De forma muito preocupante. O Brasil é um país irmão, inclusive tenho família aí. Noto que há uma grande falta de coordenação central da atuação. E, a nível governamental, há uma grande desvalorização da doença. E quando temos descoordenação e desvalorização, necessariamente, vamos ter muitas parcelas da população que não irão aderir às medidas. A atividade do vírus no Brasil não é um problema de um determinado setor ou de uma região, é um problema de todo o país. É o que digo aqui, em Portugal: enquanto houver atividade viral em qualquer ponto do país, o problema é de todos nós. Portanto, vejo no Brasil desvalorização da doença, alguma descoordenação e muita falta de meios, como ventiladores. Tem de haver uma coordenação com o envolvimento de todos os profissionais de saúde, das sociedades científicas, da sociedade civil, e não podemos ter um discurso divergente entre si: algumas pessoas dizendo que é importante, outras desvalorizando (o risco da doença). Tem de haver um discurso claro, transparente e coerente.

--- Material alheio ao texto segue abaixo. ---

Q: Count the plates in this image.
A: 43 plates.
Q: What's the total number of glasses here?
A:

Há o risco de uma segunda onda?
Há, mas temos de saber que ainda estamos na primeira (onda). Pode haver uma segunda, uma terceira, mas, a essa altura, temos de levar em conta que há duas coisas essenciais: primeiro, combater a primeira. Depois, nos prepararmos para a segunda. Mas, se nos prepararmos para a segunda e desfocarmos da primeira, teremos uma má resposta à primeira e uma má resposta à segunda onda. Portanto, o ideal é atuarmos no presente e nos prepararmos para o futuro, mas ainda estamos na primeira fase. Não podemos baixar a guarda ainda. E a preparação para a segunda é um processo contínuo que tem a ver com reavaliação de tudo o que foi feito, adaptação a novas evidências disponíveis, constituição de novas reservas, revisão dos circuitos. Mas o foco agora é: estamos ainda na primeira, ainda não acabou. E se agora não combatermos bem a primeira, ela até pode aumentar outra vez.

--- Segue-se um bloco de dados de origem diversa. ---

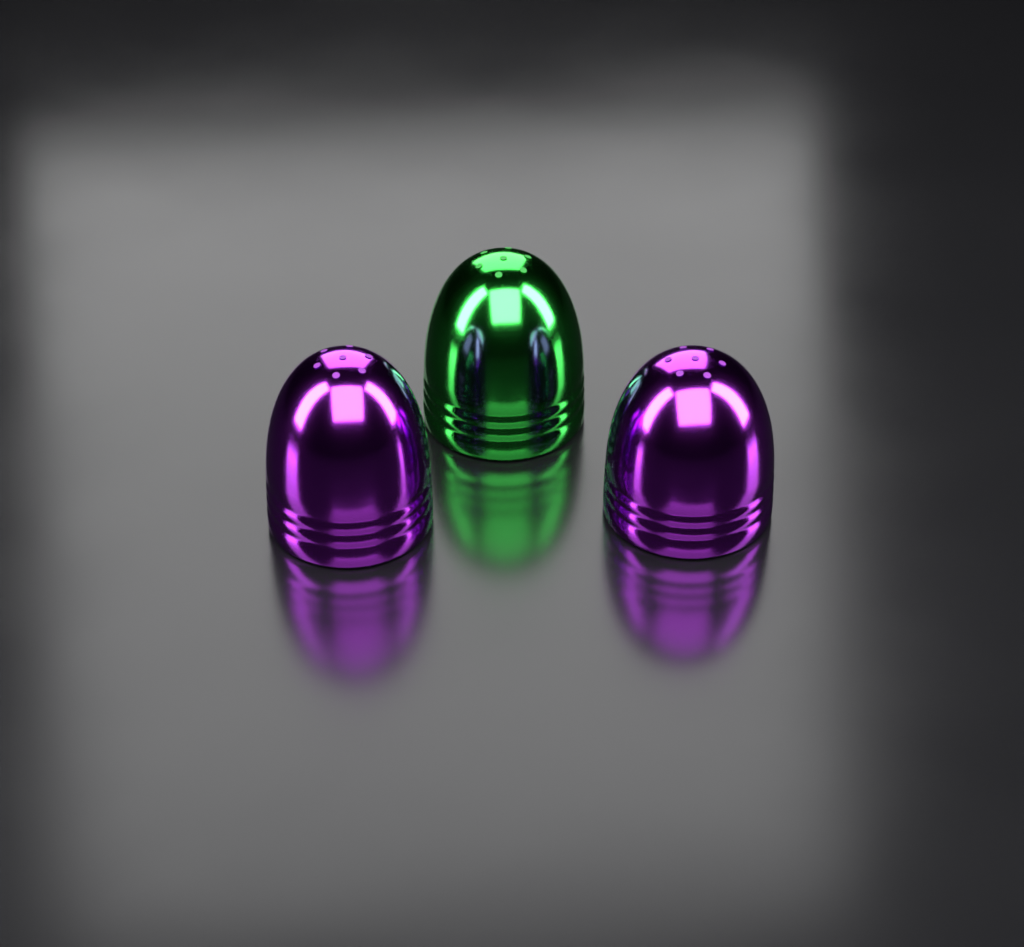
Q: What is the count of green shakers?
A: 1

A UE deve reabrir as fronteiras no dia 1º de julho. É uma decisão correta ou equivocada neste momento?
É uma decisão que tem muito de fator político e econômico. Não percebo que as viagens aéreas e as condições nos aviões sejam suficientes, que tenham efetivamente resultado no combate à doença, como o anunciado. A maior responsabilidade pela disseminação em escala global da pandemia é das viagens aéreas. A retomada traz grande risco de importação e exportação de novos casos. Para as viagens aéreas, pelo menos no espaço da União Europeia, é obrigatória a utilização de máscaras (entre outras exigências). É necessário mais coerência e prudência, maior espaço entre os passageiros no avião. Quem viaja utiliza aeroportos, locais de grande aglomeração de pessoas. É preciso ter muito cuidado no rastreamento de sintomas na entrada (das pessoas nos países), nunca esquecendo que esse vírus tem uma particularidade: é transportado por assintomáticos que podem contagiar os outros.